• **TEXTE ÉTUDIÉ**
Pas un fleuve tranquille
« Je travaille pour assurer la dépense quotidienne. Tous mes gains sont consacrés à ma famille », répète Bousso. À côté de ces journées souvent gracieuses, il y a les difficultés, les risques du métier. Ils ont pour noms : tracasseries routières et accidents de la circulation.
Sur la route, Mame Diarra Thiam a été victime d’accidents à deux reprises et a failli perdre sa jambe.
« Le premier, c’était à quelques jours de la Tabaski de 2019. Après avoir renversé une femme sur l’autoroute, je suis mal retombée. L’autre, c’était au troisième jour du Ramadan de l’année dernière. Heurtée par un véhicule, j’ai failli perdre ma jambe. J’en ai beaucoup souffert », se rappelle-t-elle.
La livreuse n’a été non plus épargnée par les déboires avec les clients. La dernière en date a été la perte d’un bijou à cause d’un sachet troué.
« Un jour, j’ai posé un coli à livrer devant le scooter. Je ne m’étais pas rendu compte que le sachet était troué. Arrivée chez la cliente, cette dernière m’a signalée la disparition d’un des bijoux. Aucune négociation n’était possible puisque la dame m’a sommée de lui rembourser le prix du bijou fixé à 30 000 FCfa.

• **EXTRAIT DES DONNÉES**

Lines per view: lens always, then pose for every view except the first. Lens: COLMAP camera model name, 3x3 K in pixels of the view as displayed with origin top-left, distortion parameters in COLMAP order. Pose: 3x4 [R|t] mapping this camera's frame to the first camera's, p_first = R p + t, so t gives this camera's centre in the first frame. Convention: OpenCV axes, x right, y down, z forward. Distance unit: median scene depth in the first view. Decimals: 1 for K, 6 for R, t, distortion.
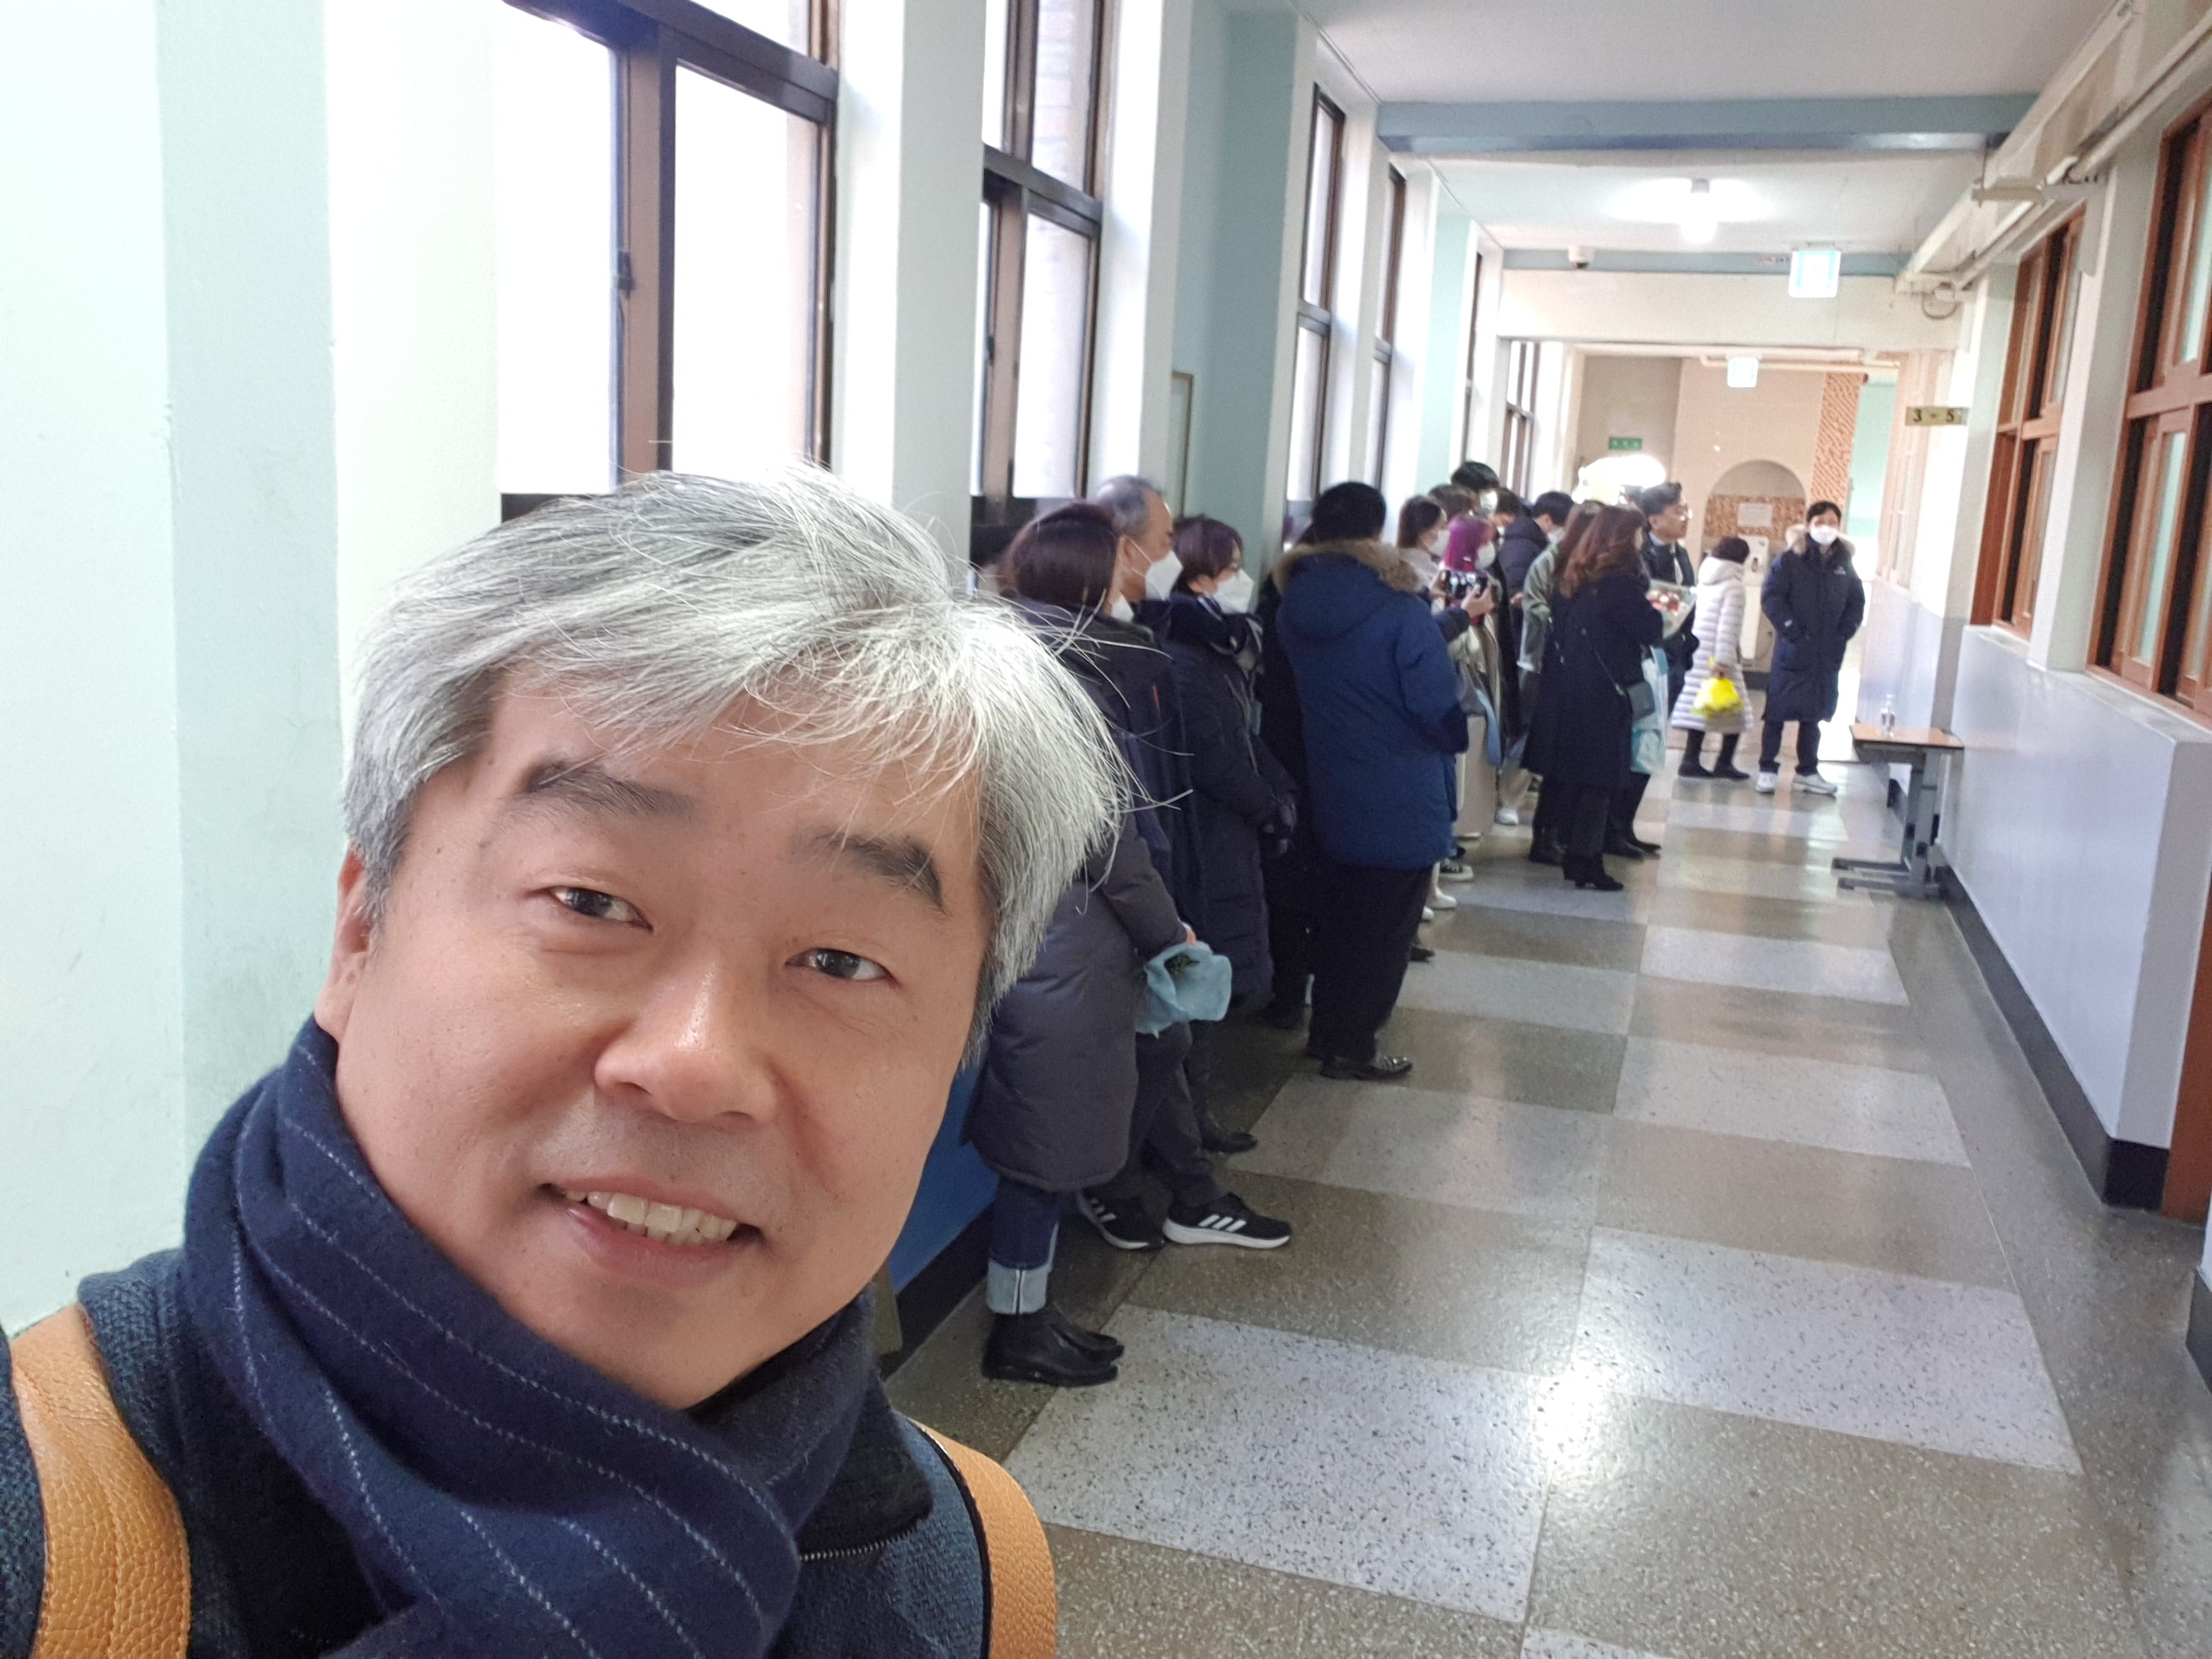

• **CONSIGNES À TRAITER**
[1] D'après le texte étudié, à quel prix le bijou perdu a-t-il été fixé ?
[2] Restituez mot pour mot le passage du texte étudié qui commence par « Pas un fleuve » et se poursuit jusqu'à « perdre sa jambe. ».

• **RÉPONSES ATTENDUES**
[1] 30 000 FCfa.

[2]
Pas un fleuve tranquille
« Je travaille pour assurer la dépense quotidienne. Tous mes gains sont consacrés à ma famille », répète Bousso. À côté de ces journées souvent gracieuses, il y a les difficultés, les risques du métier. Ils ont pour noms : tracasseries routières et accidents de la circulation.
Sur la route, Mame Diarra Thiam a été victime d’accidents à deux reprises et a failli perdre sa jambe.